__TASK OBJECTIVE__: In the listing below, rewrite the lines from the one containing "감지됨 (위치 3)**" through the end of the listing, inclusive, with "수동 확인 필요" replaced by "검토 필요" and nothing else changed.

=== PROVIDED RECORDS ===

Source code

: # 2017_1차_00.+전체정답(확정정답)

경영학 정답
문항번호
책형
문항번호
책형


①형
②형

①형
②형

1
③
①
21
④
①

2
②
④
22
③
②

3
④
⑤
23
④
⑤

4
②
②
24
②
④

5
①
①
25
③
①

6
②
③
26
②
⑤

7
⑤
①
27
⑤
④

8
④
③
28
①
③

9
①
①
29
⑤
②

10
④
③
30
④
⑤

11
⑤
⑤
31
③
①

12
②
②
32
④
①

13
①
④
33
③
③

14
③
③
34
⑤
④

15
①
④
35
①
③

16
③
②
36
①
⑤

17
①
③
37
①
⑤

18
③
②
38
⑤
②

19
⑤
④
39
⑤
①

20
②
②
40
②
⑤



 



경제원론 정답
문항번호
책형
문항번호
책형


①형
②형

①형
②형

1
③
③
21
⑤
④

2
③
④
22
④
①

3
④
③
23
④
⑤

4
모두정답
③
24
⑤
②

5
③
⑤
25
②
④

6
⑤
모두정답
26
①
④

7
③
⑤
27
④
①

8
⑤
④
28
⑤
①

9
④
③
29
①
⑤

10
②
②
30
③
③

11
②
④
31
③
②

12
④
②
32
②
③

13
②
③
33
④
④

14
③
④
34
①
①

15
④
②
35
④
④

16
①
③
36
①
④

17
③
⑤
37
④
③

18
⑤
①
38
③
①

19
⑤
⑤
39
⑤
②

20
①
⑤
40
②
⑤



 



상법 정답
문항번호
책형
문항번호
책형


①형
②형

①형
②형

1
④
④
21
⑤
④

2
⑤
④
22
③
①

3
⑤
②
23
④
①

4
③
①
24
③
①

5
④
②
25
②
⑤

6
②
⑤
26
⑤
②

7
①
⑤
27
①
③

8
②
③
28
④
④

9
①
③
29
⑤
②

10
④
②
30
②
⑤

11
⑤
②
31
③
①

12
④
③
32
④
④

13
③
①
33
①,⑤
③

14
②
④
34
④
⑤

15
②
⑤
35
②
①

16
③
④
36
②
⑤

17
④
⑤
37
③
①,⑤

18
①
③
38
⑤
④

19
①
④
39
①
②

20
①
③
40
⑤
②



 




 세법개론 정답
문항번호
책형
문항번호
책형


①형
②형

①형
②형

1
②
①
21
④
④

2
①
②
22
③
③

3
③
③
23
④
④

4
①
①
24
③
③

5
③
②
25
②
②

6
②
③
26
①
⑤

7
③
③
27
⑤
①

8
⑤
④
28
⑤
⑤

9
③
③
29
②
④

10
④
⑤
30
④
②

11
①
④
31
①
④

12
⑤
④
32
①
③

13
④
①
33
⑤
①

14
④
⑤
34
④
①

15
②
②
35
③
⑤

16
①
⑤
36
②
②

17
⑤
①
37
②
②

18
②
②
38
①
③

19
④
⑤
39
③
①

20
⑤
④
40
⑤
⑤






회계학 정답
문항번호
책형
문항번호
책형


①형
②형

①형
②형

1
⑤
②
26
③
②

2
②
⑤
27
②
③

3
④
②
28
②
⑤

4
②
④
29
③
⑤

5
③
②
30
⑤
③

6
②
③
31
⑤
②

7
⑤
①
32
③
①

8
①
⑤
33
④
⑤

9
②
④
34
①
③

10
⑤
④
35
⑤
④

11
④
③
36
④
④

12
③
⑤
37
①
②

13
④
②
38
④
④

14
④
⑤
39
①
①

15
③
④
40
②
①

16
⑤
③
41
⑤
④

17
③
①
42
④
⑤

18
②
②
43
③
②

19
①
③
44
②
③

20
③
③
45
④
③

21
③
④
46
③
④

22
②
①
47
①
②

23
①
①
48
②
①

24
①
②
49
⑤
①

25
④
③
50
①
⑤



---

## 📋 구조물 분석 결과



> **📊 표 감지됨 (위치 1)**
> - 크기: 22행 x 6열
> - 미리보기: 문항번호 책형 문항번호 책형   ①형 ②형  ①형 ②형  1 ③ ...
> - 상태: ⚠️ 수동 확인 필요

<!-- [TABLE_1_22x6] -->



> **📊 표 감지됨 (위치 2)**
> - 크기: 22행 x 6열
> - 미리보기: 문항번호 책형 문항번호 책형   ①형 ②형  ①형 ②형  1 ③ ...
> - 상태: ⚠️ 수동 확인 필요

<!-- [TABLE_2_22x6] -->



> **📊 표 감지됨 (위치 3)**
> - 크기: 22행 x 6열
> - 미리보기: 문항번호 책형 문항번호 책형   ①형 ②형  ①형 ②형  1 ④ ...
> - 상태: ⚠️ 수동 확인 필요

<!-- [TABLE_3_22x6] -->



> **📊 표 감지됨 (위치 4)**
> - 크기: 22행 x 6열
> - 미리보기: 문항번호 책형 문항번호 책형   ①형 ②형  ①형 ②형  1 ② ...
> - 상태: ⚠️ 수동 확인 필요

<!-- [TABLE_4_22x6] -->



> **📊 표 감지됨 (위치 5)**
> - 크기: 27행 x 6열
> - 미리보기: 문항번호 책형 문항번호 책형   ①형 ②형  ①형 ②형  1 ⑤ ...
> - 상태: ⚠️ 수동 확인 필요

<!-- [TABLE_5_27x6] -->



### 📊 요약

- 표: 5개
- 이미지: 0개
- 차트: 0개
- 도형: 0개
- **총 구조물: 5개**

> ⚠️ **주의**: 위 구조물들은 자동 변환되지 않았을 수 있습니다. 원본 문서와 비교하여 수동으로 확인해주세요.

===

__TASK SOLUTION__:
> **📊 표 감지됨 (위치 3)**
> - 크기: 22행 x 6열
> - 미리보기: 문항번호 책형 문항번호 책형   ①형 ②형  ①형 ②형  1 ④ ...
> - 상태: ⚠️ 검토 필요

<!-- [TABLE_3_22x6] -->



> **📊 표 감지됨 (위치 4)**
> - 크기: 22행 x 6열
> - 미리보기: 문항번호 책형 문항번호 책형   ①형 ②형  ①형 ②형  1 ② ...
> - 상태: ⚠️ 검토 필요

<!-- [TABLE_4_22x6] -->



> **📊 표 감지됨 (위치 5)**
> - 크기: 27행 x 6열
> - 미리보기: 문항번호 책형 문항번호 책형   ①형 ②형  ①형 ②형  1 ⑤ ...
> - 상태: ⚠️ 검토 필요

<!-- [TABLE_5_27x6] -->



### 📊 요약

- 표: 5개
- 이미지: 0개
- 차트: 0개
- 도형: 0개
- **총 구조물: 5개**

> ⚠️ **주의**: 위 구조물들은 자동 변환되지 않았을 수 있습니다. 원본 문서와 비교하여 수동으로 확인해주세요.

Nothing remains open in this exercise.